My current 'hypothesis' for my own situation is that the process goes as follows (not necessarily sequential, I usually jump back and forth between 1 and 2, before I deteriorate and fall into 3 (what I used to call 'setback', and what I now call PEM).
1. Baseline functioning (for me this means that I potter about during the day, I can go to the gym 2-3 times a week (if I adapt my effort to the level of slightly fluctuating fatigue), and I have 3 other main activities during the week, 1 art class and 2 times volunteering at a charity shop).
2a. When I do too much, my physical anxiety increases (I feel nervous, chased) first, and when I keep pushing, my head and eyes start to bother me (pressure on forehead, eyes, face), and my brain fog increases. When I notice this, and take a step back, I recover back to 1 quickly, BUT when I keep going ...
2b. I start to get 'hyper' and wired. I cannot yet distinguish well between 1 and 2b. So, if I think I'm back at 1, but I'm actually in 2b, then I'm pushing myself over the edge and end up in...
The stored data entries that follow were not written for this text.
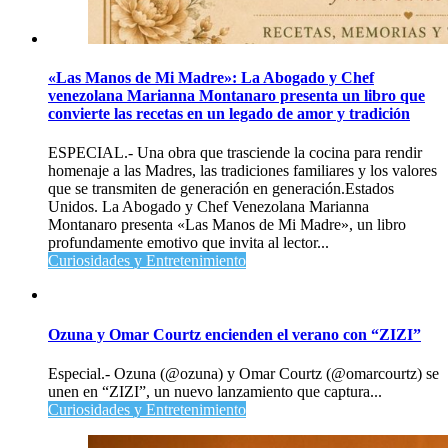
«Las Manos de Mi Madre»: La Abogado y Chef
venezolana Marianna Montanaro presenta un libro que
convierte las recetas en un legado de amor y tradición
ESPECIAL.- Una obra que trasciende la cocina para rendir
homenaje a las Madres, las tradiciones familiares y los valores
que se transmiten de generación en generación.Estados
Unidos. La Abogado y Chef Venezolana Marianna
Montanaro presenta «Las Manos de Mi Madre», un libro
profundamente emotivo que invita al lector...
Curiosidades y Entretenimiento
Ozuna y Omar Courtz encienden el verano con “ZIZI”
Especial.- Ozuna (@ozuna) y Omar Courtz (@omarcourtz) se
unen en “ZIZI”, un nuevo lanzamiento que captura...
Curiosidades y Entretenimiento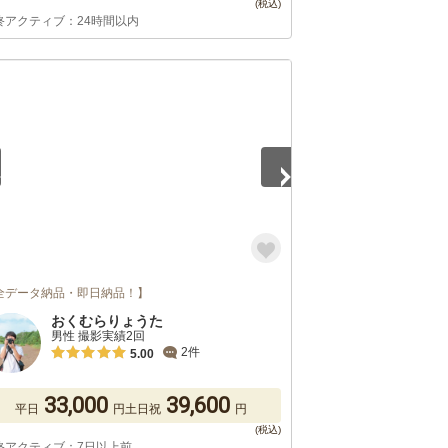
終アクティブ：24時間以内
5
全データ納品・即日納品！】
おくむらりょうた
男性 撮影実績2回
2件
5.00
33,000
39,600
平日
円
土日祝
円
終アクティブ：7日以上前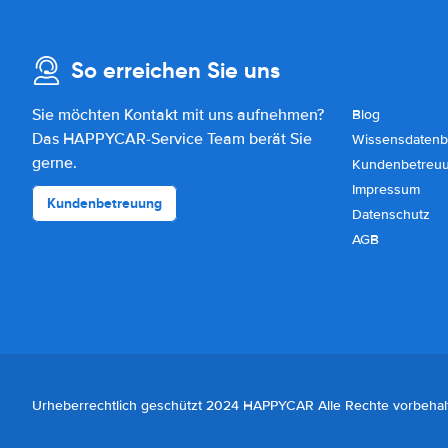
So erreichen Sie uns
Sie möchten Kontakt mit uns aufnehmen?
Blog
Das HAPPYCAR-Service Team berät Sie
Wissensdatenb
gerne.
Kundenbetreu
Impressum
Kundenbetreuung
Datenschutz
AGB
Urheberrechtlich geschützt 2024 HAPPYCAR Alle Rechte vorbehal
3. PEM (In sum, feeling weak, profoundly exhausted and sleepy - can't keep my eyes open -, restless, uncomfortable, extreme brain fog and pressure on head and around and behind eyes, and my muscles 'burn' quickly).
So, I hope I can learn to recognise 2b.
I very much recognise what you're saying about being afraid you're in constant PEM. I think I was in the first 18 months or so. I think it's because you can't grasp how little you can actually do, so you keep overdoing it, because you feel that you can't do any less. At least, that's how it felt for me (I remember often thinking: "This is ridiculous! I should be to do X!" (eg, go for an hour walk or meet up with a friend for an hour). Until I accepted that I really couldn't and only then I started resting more and improved slightly.
And yes, my PEM brain definitely triggers anxiety!